Generell gilt für die Bilder, dass wir zwei unterschiedliche Ansprüche miteinander vereinbaren müssen. Dies ist zum einen der Wunsch vieler Wetter, Aktiver und auch der Rennleitung, das gesamte Feld zu sehen. Auf der anderen Seite der Wunsch von Besuchern und Fans, packende Nähe und Großformate zu sehen. Beides ist mit den i.d.R. vier Kameras in einem Rennen nicht zu bewerkstelligen. Hier gilt, dass je größer das mögliche Investment ist, desto eher können wir Verbesserungen in der Bilderstellung anbieten.

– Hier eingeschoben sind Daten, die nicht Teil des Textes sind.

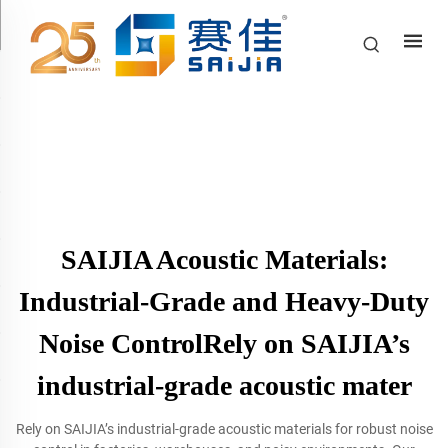
SAIJIA Acoustic Materials:
Industrial-Grade and Heavy-Duty
Noise ControlRely on SAIJIA’s
industrial-grade acoustic mater
Rely on SAIJIA’s industrial-grade acoustic materials for robust noise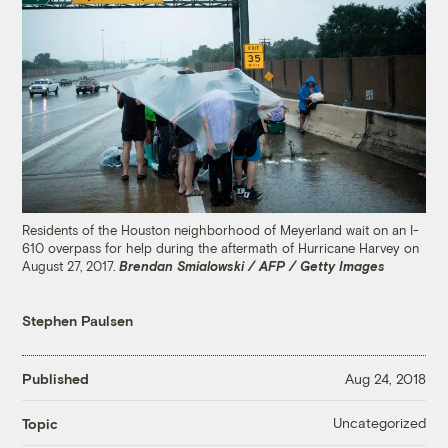
Residents of the Houston neighborhood of Meyerland wait on an I-
610 overpass for help during the aftermath of Hurricane Harvey on
August 27, 2017.
Brendan Smialowski / AFP / Getty Images
Stephen Paulsen
Published
Aug 24, 2018
Uncategorized
Topic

GaloppOnline.de: Ihr größter Wunsch für 2010?
Andreas Tiedtke: Für mich persönlich kann ich nur sagen: Gesundheit und Unabhängigkeit. Für den Rennsport wünsche ich mir einen breiten Zuspruch für das Investment-Projekt und einen möglichst schnellen Aufbau unseres Vertriebes, denn nur so kann das erfolgen, was wir absolut notwendig brauchen: Nämlich höhere Rennpreise und mehr Startmöglichkeiten!